When I work with formal mentoring programs, I find that feedback from protégés to mentors is often lacking. As a result, protégés are often much more satisfied with mentoring than the mentors are. I call this the “feedback gap”. The protégé knows how she has benefitted from mentoring because she sees it firsthand. Her mentor, on the other hand, may have no idea what is (or isn’t) working for the protégé. To close the gap, I tell protégés that they should not just express appreciation; they should tell their mentors what impact they have had.
There are lots of ways to thank your mentors. You can send them a quick e-mail letting them know what you’ve been up to lately. Better yet, send a hand written note expressing your appreciation. Even better, schedule a lunch to catch up and share what you’ve gotten from their mentoring (there is a nice Harvard Business Review blog post on thanking people that I encourage you to check out).
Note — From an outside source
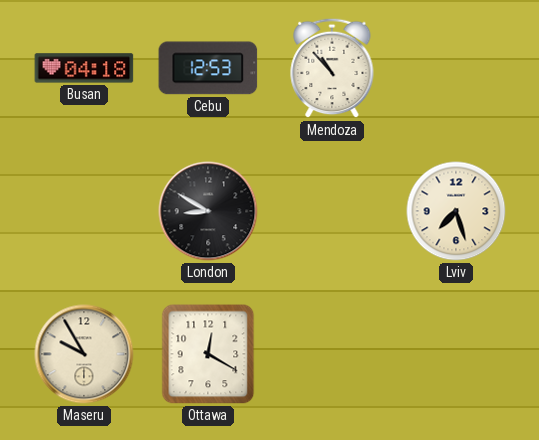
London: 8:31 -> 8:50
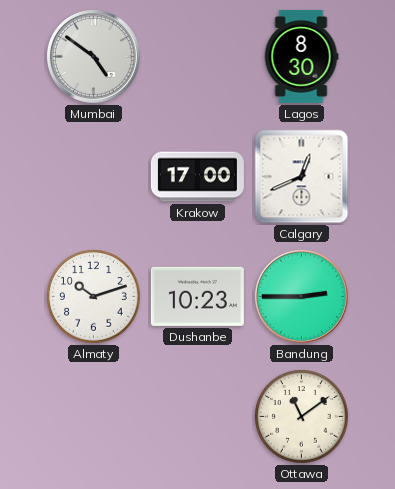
You might even thank some of your mentors through a blog post, like this:
- Dave Munz, who shepherded me through Saint Louis University’s doctoral program and helped me make decisions about my career along the way.
- Jerry Katz, who gave me good advice about both teaching and consulting.
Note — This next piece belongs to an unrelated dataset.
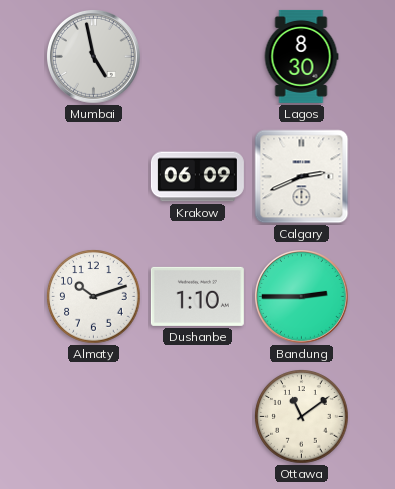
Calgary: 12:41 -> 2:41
- Bob Vecchiotti, who encouraged me during the early years of my consulting and helped me figure out what I was doing.
- Marvin McMillan, who was a great role model at Laclede Gas and encouraged me to go back to graduate school.
- Bro. Eugene Feld, my junior and senior year calculus teacher who challenged me to raise my academic game.
- Rich Nemanick and Coke Hennessy, my parents, both of whom were small business owners for their examples, their encouragement, and their love.
I appreciate all of the mentoring and guidance I have received, and I know I’m not done learning yet. The list will continue to grow through the years. What does your list look like?